== WORK INSTRUCTIONS ==
Quote the material below exactly as written, from the first line to the line that holds "- 🌱 I’m currently learning ...", endpoints included.

== EXERCISE MATERIAL ==
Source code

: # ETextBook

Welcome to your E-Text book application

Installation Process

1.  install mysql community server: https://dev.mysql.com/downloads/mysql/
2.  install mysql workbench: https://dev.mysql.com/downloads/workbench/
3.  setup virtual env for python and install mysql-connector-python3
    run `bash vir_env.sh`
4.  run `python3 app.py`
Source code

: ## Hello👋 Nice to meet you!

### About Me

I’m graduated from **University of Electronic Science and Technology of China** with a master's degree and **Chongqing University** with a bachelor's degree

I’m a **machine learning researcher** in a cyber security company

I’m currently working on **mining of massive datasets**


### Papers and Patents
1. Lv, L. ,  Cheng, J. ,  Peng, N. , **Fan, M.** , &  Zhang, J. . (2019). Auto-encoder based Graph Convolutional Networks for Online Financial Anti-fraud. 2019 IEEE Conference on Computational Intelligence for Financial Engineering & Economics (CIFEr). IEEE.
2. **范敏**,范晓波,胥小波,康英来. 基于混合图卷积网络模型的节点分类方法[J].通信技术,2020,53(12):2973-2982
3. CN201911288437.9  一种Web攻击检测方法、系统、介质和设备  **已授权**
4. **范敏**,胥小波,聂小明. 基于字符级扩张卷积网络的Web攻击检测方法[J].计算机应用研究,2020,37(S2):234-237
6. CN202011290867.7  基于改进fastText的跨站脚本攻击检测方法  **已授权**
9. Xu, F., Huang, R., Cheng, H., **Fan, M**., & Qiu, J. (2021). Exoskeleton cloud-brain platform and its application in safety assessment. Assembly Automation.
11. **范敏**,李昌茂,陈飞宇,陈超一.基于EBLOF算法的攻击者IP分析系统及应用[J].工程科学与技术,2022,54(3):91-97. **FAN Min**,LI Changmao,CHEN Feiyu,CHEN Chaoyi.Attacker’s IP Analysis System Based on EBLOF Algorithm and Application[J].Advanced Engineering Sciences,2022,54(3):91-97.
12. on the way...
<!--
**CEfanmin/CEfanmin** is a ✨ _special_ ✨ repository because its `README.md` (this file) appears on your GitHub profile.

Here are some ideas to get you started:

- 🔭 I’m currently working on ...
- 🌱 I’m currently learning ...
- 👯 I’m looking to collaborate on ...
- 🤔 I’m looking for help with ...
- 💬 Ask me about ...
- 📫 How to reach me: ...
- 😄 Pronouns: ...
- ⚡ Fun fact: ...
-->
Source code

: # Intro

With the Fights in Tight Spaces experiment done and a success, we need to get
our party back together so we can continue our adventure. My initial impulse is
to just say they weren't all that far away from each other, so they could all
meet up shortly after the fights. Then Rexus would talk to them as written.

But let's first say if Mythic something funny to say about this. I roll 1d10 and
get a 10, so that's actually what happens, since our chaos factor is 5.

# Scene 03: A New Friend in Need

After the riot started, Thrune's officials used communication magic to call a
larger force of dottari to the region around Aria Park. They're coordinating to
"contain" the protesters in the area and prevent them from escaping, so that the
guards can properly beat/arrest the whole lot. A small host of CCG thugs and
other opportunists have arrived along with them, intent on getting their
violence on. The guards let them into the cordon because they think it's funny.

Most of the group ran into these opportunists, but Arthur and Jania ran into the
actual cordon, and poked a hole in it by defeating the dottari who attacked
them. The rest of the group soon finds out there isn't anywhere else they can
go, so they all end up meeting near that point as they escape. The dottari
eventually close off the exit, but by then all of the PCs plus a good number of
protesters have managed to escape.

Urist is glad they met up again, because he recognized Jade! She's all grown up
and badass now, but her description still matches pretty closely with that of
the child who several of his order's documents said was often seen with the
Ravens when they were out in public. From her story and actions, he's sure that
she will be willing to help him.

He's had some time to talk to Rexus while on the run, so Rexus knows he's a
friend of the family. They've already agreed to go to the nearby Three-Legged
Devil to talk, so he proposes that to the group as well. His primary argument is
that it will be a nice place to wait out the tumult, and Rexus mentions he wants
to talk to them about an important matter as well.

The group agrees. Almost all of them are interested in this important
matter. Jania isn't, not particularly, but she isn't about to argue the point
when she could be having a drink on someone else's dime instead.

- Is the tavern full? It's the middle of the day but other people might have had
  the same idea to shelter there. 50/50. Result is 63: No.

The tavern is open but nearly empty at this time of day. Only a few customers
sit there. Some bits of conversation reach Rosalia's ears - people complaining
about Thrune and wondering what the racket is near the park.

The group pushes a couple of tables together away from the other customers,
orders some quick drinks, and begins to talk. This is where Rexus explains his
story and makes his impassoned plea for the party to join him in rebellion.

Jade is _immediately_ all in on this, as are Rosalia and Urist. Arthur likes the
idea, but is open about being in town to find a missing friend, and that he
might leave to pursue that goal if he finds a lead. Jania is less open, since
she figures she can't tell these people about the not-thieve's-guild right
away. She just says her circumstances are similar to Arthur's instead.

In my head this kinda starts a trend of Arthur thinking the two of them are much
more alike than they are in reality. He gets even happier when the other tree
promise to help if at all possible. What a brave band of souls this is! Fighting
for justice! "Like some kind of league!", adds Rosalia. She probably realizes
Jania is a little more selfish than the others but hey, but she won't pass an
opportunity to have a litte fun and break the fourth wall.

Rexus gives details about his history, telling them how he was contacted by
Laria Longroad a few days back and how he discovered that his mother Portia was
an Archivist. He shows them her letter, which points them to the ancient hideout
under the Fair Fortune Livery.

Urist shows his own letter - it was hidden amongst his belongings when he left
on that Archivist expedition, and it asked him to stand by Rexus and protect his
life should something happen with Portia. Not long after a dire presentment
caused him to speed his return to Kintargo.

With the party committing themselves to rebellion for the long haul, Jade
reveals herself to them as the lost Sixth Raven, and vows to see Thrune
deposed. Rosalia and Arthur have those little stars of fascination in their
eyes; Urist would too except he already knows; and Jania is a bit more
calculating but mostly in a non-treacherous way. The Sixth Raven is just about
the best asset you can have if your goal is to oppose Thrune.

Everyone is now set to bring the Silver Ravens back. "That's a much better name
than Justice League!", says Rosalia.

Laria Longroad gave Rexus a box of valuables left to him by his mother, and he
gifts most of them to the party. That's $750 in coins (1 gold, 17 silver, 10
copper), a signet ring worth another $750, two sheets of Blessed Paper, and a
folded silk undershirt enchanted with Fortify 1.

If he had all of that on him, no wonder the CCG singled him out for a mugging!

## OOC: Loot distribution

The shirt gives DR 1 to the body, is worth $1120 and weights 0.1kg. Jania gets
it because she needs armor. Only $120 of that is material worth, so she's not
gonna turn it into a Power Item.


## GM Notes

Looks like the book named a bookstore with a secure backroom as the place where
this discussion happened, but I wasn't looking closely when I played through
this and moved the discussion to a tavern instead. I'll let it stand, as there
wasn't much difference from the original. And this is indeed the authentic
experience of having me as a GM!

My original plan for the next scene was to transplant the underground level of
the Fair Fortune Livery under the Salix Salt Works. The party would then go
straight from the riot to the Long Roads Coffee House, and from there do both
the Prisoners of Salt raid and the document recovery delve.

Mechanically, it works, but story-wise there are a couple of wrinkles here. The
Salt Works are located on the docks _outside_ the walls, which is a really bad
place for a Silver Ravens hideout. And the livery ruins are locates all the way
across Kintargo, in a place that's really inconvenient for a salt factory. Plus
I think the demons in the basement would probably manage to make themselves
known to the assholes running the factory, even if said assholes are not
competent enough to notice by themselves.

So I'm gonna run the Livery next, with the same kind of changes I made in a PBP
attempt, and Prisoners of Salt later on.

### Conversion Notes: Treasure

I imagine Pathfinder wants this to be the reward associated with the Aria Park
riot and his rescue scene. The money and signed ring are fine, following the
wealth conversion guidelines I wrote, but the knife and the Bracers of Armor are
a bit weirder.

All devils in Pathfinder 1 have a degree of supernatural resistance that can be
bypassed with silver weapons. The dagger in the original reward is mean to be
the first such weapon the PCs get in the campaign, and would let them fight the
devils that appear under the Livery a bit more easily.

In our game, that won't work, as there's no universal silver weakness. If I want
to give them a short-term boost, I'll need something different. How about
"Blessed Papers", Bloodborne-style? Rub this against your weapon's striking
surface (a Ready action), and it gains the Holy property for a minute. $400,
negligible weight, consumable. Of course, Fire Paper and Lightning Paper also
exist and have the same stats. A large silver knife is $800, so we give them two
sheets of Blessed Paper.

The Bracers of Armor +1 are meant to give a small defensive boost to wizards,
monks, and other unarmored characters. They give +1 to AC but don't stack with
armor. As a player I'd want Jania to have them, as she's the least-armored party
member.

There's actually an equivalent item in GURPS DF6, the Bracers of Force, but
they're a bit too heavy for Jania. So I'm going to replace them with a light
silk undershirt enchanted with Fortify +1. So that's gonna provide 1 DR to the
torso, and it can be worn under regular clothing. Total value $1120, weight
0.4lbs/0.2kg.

== FINISHED TASK ==
Source code

: # ETextBook

Welcome to your E-Text book application

Installation Process

1.  install mysql community server: https://dev.mysql.com/downloads/mysql/
2.  install mysql workbench: https://dev.mysql.com/downloads/workbench/
3.  setup virtual env for python and install mysql-connector-python3
    run `bash vir_env.sh`
4.  run `python3 app.py`
Source code

: ## Hello👋 Nice to meet you!

### About Me

I’m graduated from **University of Electronic Science and Technology of China** with a master's degree and **Chongqing University** with a bachelor's degree

I’m a **machine learning researcher** in a cyber security company

I’m currently working on **mining of massive datasets**


### Papers and Patents
1. Lv, L. ,  Cheng, J. ,  Peng, N. , **Fan, M.** , &  Zhang, J. . (2019). Auto-encoder based Graph Convolutional Networks for Online Financial Anti-fraud. 2019 IEEE Conference on Computational Intelligence for Financial Engineering & Economics (CIFEr). IEEE.
2. **范敏**,范晓波,胥小波,康英来. 基于混合图卷积网络模型的节点分类方法[J].通信技术,2020,53(12):2973-2982
3. CN201911288437.9  一种Web攻击检测方法、系统、介质和设备  **已授权**
4. **范敏**,胥小波,聂小明. 基于字符级扩张卷积网络的Web攻击检测方法[J].计算机应用研究,2020,37(S2):234-237
6. CN202011290867.7  基于改进fastText的跨站脚本攻击检测方法  **已授权**
9. Xu, F., Huang, R., Cheng, H., **Fan, M**., & Qiu, J. (2021). Exoskeleton cloud-brain platform and its application in safety assessment. Assembly Automation.
11. **范敏**,李昌茂,陈飞宇,陈超一.基于EBLOF算法的攻击者IP分析系统及应用[J].工程科学与技术,2022,54(3):91-97. **FAN Min**,LI Changmao,CHEN Feiyu,CHEN Chaoyi.Attacker’s IP Analysis System Based on EBLOF Algorithm and Application[J].Advanced Engineering Sciences,2022,54(3):91-97.
12. on the way...
<!--
**CEfanmin/CEfanmin** is a ✨ _special_ ✨ repository because its `README.md` (this file) appears on your GitHub profile.

Here are some ideas to get you started:

- 🔭 I’m currently working on ...
- 🌱 I’m currently learning ...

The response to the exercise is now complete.